When she took the dais, Rawlings-Blake blamed the media for failing to tell the full story of the city's ongoing reforms, saying: "we will get justice for Freddie Gray, believe you me," and adding: "I pledge to do everything in my power to help this city reach the greatness I know we are capable of."

As the meeting closed, Sharpton invited a group of young men on stage in a show of unity, vowing not to do to the next generation of activists what the older activists had done to him, by failing to hear and acknowledge them. But the tensions between the traditional and emerging civil rights movements, long a component of the eternal struggle for black civic equality, were evident in the air, as were the raw feelings toward the mayor among those who gathered at Pennsylvania and North. “Where is the mayor?” they taunted derisively Thursday evening, with some adding that given the reception she would receive, she probably made the right decision by not coming around. 

'These are my people'

By Friday, the atmosphere at Penn-North had given way to what felt like a day-long party, with cars honking their horns from morning to night and drivers seemingly on parade, throwing fists into the air as they were acknowledged by the swelling, multiracial crowds lining the sidewalks and spilling into the street. Governor Larry Hogan’s office and a group of local churches set up a table, distributing sandwiches and water to all comers, including protesters, local residents, police and members of the National Guard. The senior center adjacent to the CVS opened its doors to Guardsmen as volunteers handed out hot coffee.

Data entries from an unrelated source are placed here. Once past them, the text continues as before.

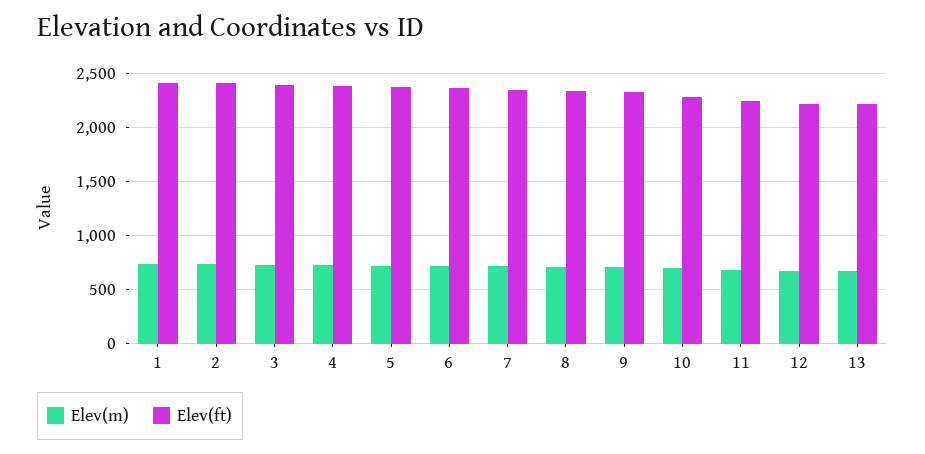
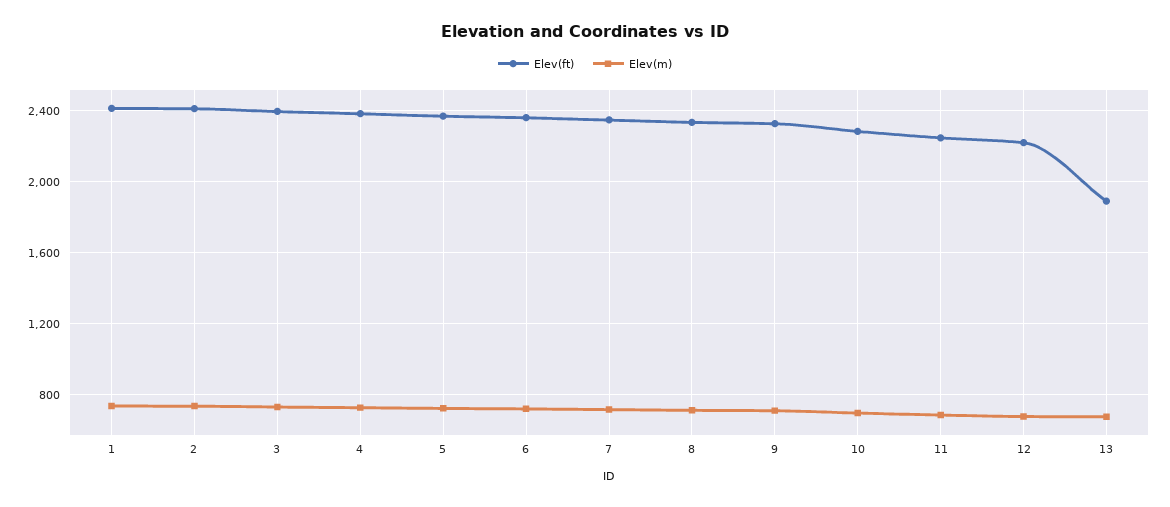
  {
    "Elev(m)": {
      "1": 750,
      "2": 750,
      "3": 750,
      "4": 750,
      "5": 700,
      "6": 700,
      "7": 700,
      "8": 700,
      "9": 700,
      "10": 700,
      "11": 700,
      "12": 700,
      "13": 650
    },
    "Elev(ft)": {
      "1": 2400,
      "2": 2400,
      "3": 2400,
      "4": 2400,
      "5": 2350,
      "6": 2350,
      "7": 2350,
      "8": 2350,
      "9": 2350,
      "10": 2300,
      "11": 2250,
      "12": 2200,
-     "13": 2200
+     "13": 1900
    }
  }

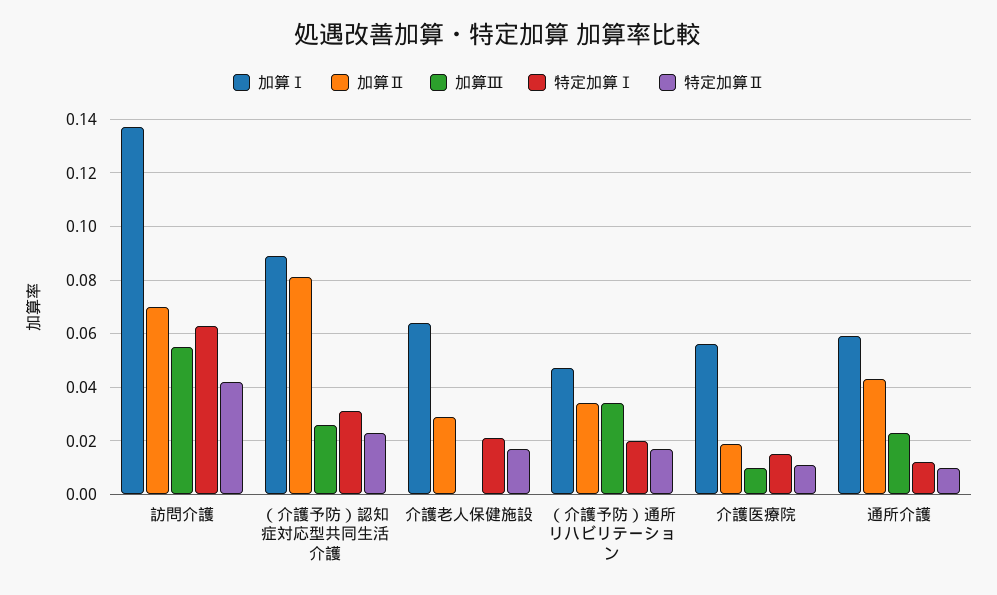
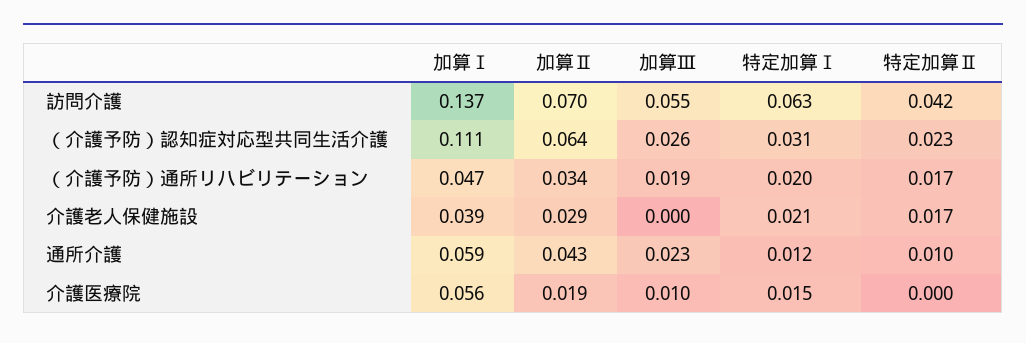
  {
    "加算Ⅰ": {
      "訪問介護": 0.137,
-     "（介護予防）認知症対応型共同生活介護": 0.09,
+     "（介護予防）認知症対応型共同生活介護": 0.111,
-     "介護老人保健施設": 0.065,
+     "介護老人保健施設": 0.039,
      "（介護予防）通所リハビリテーション": 0.047,
      "介護医療院": 0.056,
      "通所介護": 0.059
    },
    "加算Ⅱ": {
      "訪問介護": 0.07,
-     "（介護予防）認知症対応型共同生活介護": 0.08,
+     "（介護予防）認知症対応型共同生活介護": 0.064,
      "介護老人保健施設": 0.029,
      "（介護予防）通所リハビリテーション": 0.034,
      "介護医療院": 0.019,
      "通所介護": 0.043
    },
    "加算Ⅲ": {
      "訪問介護": 0.055,
      "（介護予防）認知症対応型共同生活介護": 0.026,
      "介護老人保健施設": 0,
-     "（介護予防）通所リハビリテーション": 0.035,
+     "（介護予防）通所リハビリテーション": 0.019,
      "介護医療院": 0.01,
      "通所介護": 0.023
    },
    "特定加算Ⅰ": {
      "訪問介護": 0.063,
      "（介護予防）認知症対応型共同生活介護": 0.031,
      "介護老人保健施設": 0.021,
      "（介護予防）通所リハビリテーション": 0.02,
      "介護医療院": 0.015,
      "通所介護": 0.012
    },
    "特定加算Ⅱ": {
      "訪問介護": 0.042,
      "（介護予防）認知症対応型共同生活介護": 0.023,
      "介護老人保健施設": 0.017,
      "（介護予防）通所リハビリテーション": 0.017,
-     "介護医療院": 0.01,
+     "介護医療院": 0,
      "通所介護": 0.01
    }
  }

Still, despite the festive atmosphere, many of those who filled the square were chafing at the idea that at 10 p.m., they would once again be ordered by police choppers, whose loudspeakers blared warnings of impending arrest and by what looked like an occupying army of police from multiple jurisdictions in riot gear, to vacate the streets of their own neighborhoods. Many asked dryly if the curfew was being enforced in Baltimore’s rich neighborhoods, too.

People react after Baltimore authorities released a report on the death of Freddie Gray on May 1, 2015 in Baltimore, Md.

When 10 p.m. came, the nightly drama began. Congressman Cummings and State Senator Catherine Pugh emerged in the intersection with bullhorns, as they had done every night since Tuesday, when the curfew took effect, to urge people to go home. Cummings told the crowd how proud he was of them, and how proud he was of Baltimore. “This is my neighborhood,” he said. “These are my people. I love these people,” he told a gaggle of media who surrounded him as he stood in the middle of North Avenue. He looked up toward the sky and said, “we love you, Freddie,” saying Gray had changed the game. Finally, he said, someone “saw” Freddie; a young black man just trying to find his way and make a life for himself, as a human being, whose life had value. It’s what the signs waved by protesters around the country were urgently trying to convey: that their lives, that black lives, do matter.

Cummings praised prosecutor Marilyn Mosby, the youngest state attorney in the country at 35 years old, who on Friday morning shook up the world, delivering a swift and rare indictment of police officers in the death of an African-American man. Baltimore can become the model for the nation, Cummings said, before he and Pugh led a march of more than 100 black Baltimore residents of all ages down Pennsylvania Avenue, chanting, “We are a great city!”

Back at Penn-North, the police columns formed again. This time, the show of force was used to herd the media into a makeshift pen, bound by police tape, as officers used their physical presence to clear a small but defiant group of protesters from the street.

And then, almost as suddenly as it began, the curfew enforcement ended, as the police and National Guard regiments marched back to their posts in formation, boarded buses and cars, and drove away. Soon, only the media, some removing hastily donned but unused gas masks, were left in the square.